А блаженненький басом ухал свое:
— Антихрист, антихрист! Земля вся потрясется, и камни все распадутся, пройдет река огненная, пожрет всю тварь, всю земную!
Множество рук протянулось к Татьян Татьянычу, чтобы его схватить.
— Цыц! — произнес атаман тихо, но так, что все руки тотчас убрались. — Послушай, дядюшка шут, хочу все же я твою истину уразуметь. Ведь ты же сам пострадал от царя-антихриста! Глянь-ка вот на этого праведника с косичкою. Он у директора Печатного двора портки моет, а ведь ученый человек, не хуже тебя — латынь знает.

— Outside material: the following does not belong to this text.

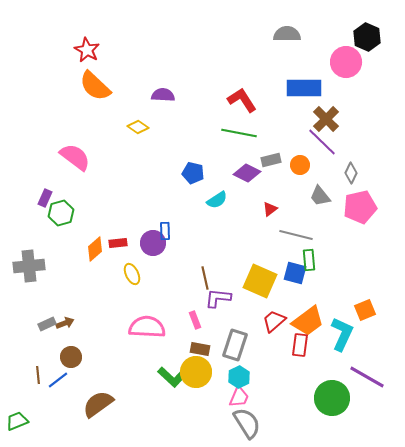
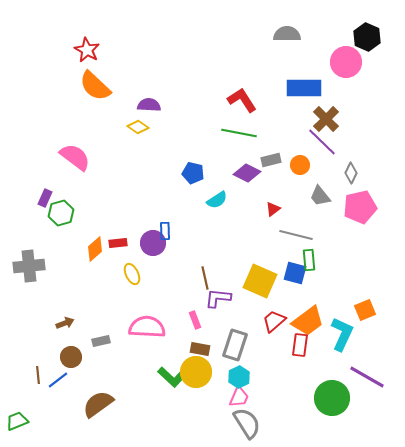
purple semicircle at (163, 95): moved 14 px left, 10 px down
red triangle at (270, 209): moved 3 px right
gray rectangle at (47, 324): moved 54 px right, 17 px down; rotated 12 degrees clockwise
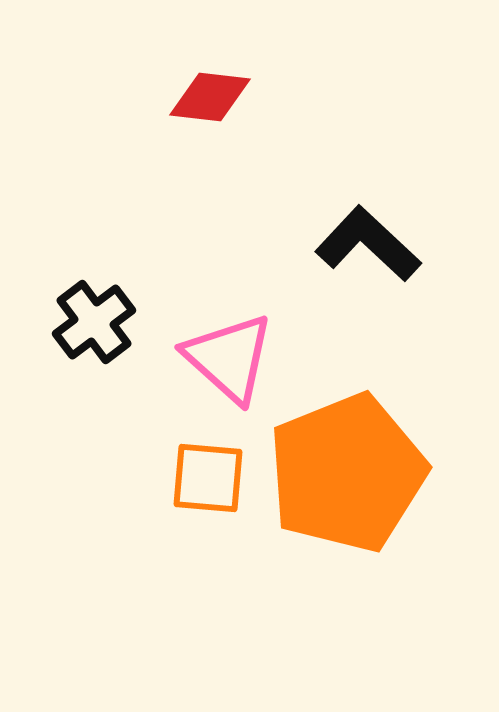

А за что он в такое поношение попал? За то, что был он у гетмана Мазепы, который первый на царя-злодея оружие поднял… За то праведник сей с Печатного двора несправедливости и поношения многие претерпел и с нами теперь на Дон гулять пойдет.
— Мельница какая-то, — сказал Татьян Татьяныч. — Ты — на царя, царь — на тебя, тому благо и другому благо… Ки-ки-ки! Кукареку!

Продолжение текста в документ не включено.